* [YOUR INSTRUCTIONS]: Once the pictures have been removed, repeat the remainder of the records exactly.
═══ DATA TO USE ═══
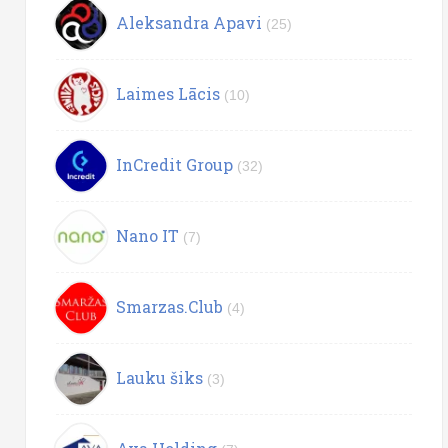
Aleksandra Apavi
(25)
Laimes Lācis
(10)
InCredit Group
(32)
Nano IT
(7)
Smarzas.Club
(4)
Lauku šiks
(3)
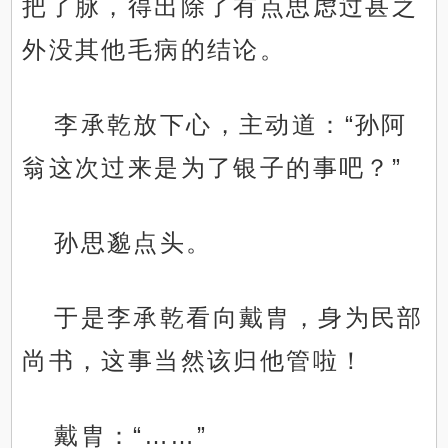
把了脉，得出除了有点思虑过甚之
外没其他毛病的结论。
李承乾放下心，主动道：“孙阿
翁这次过来是为了银子的事吧？”
孙思邈点头。
于是李承乾看向戴胄，身为民部
尚书，这事当然该归他管啦！
戴胄：“……”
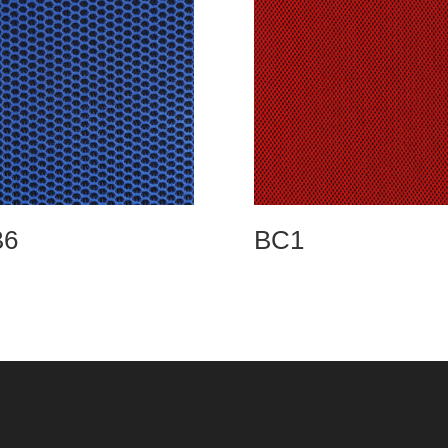
B6
BC1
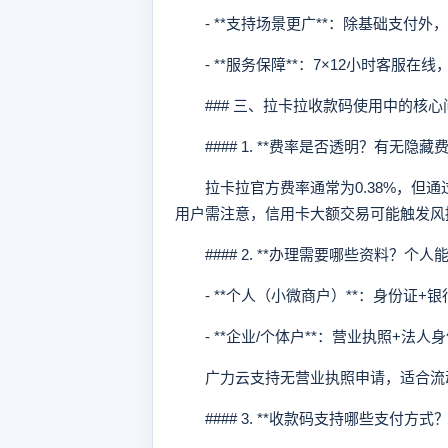
- **支持场景更广**：除基础支付外
- **服务保障**：7×12小时客服在
### 三、拉卡拉收款码使用中的核心
#### 1. **费率是否透明？有无隐藏费
拉卡拉官方费率通常为0.38%，但通过
用户需注意，信用卡大额交易可能触发风
#### 2. **办理需要哪些资料？个人能
- **个人（小微商户）**：身份证+
- **企业/个体户**：营业执照+法人
广力云支持无营业执照申请，适合流
#### 3. **收款码支持哪些支付方式？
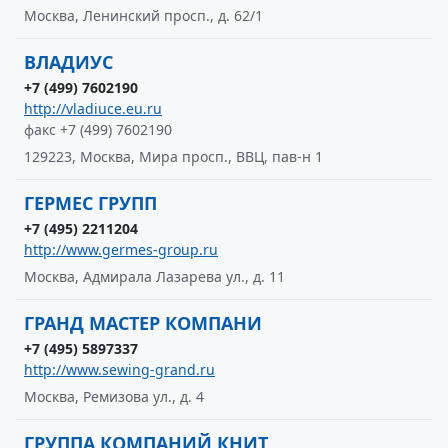
Москва, Ленинский просп., д. 62/1
ВЛАДИУС
+7 (499) 7602190
http://vladiuce.eu.ru
факс +7 (499) 7602190
129223, Москва, Мира просп., ВВЦ, пав-н 1
ГЕРМЕС ГРУПП
+7 (495) 2211204
http://www.germes-group.ru
Москва, Адмирала Лазарева ул., д. 11
ГРАНД МАСТЕР КОМПАНИ
+7 (495) 5897337
http://www.sewing-grand.ru
Москва, Ремизова ул., д. 4
ГРУППА КОМПАНИЙ КНИТ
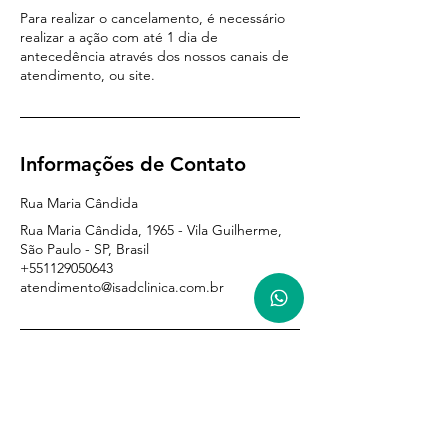
Para realizar o cancelamento, é necessário
realizar a ação com até 1 dia de
antecedência através dos nossos canais de
atendimento, ou site.
Informações de Contato
Rua Maria Cândida
Rua Maria Cândida, 1965 - Vila Guilherme,
São Paulo - SP, Brasil
+551129050643
atendimento@isadclinica.com.br
PARA VOCÊ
═══
* [EXPECTED ANSWER]:
Aleksandra Apavi
(25)
Laimes Lācis
(10)
InCredit Group
(32)
Nano IT
(7)
Smarzas.Club
(4)
Lauku šiks
(3)
把了脉，得出除了有点思虑过甚之
外没其他毛病的结论。
李承乾放下心，主动道：“孙阿
翁这次过来是为了银子的事吧？”
孙思邈点头。
于是李承乾看向戴胄，身为民部
尚书，这事当然该归他管啦！
戴胄：“……”
B6
BC1
- **支持场景更广**：除基础支付外
- **服务保障**：7×12小时客服在
### 三、拉卡拉收款码使用中的核心
#### 1. **费率是否透明？有无隐藏费
拉卡拉官方费率通常为0.38%，但通过
用户需注意，信用卡大额交易可能触发风
#### 2. **办理需要哪些资料？个人能
- **个人（小微商户）**：身份证+
- **企业/个体户**：营业执照+法人
广力云支持无营业执照申请，适合流
#### 3. **收款码支持哪些支付方式？
Москва, Ленинский просп., д. 62/1
ВЛАДИУС
+7 (499) 7602190
http://vladiuce.eu.ru
факс +7 (499) 7602190
129223, Москва, Мира просп., ВВЦ, пав-н 1
ГЕРМЕС ГРУПП
+7 (495) 2211204
http://www.germes-group.ru
Москва, Адмирала Лазарева ул., д. 11
ГРАНД МАСТЕР КОМПАНИ
+7 (495) 5897337
http://www.sewing-grand.ru
Москва, Ремизова ул., д. 4
ГРУППА КОМПАНИЙ КНИТ
Para realizar o cancelamento, é necessário
realizar a ação com até 1 dia de
antecedência através dos nossos canais de
atendimento, ou site.
Informações de Contato
Rua Maria Cândida
Rua Maria Cândida, 1965 - Vila Guilherme,
São Paulo - SP, Brasil
+551129050643
atendimento@isadclinica.com.br
PARA VOCÊ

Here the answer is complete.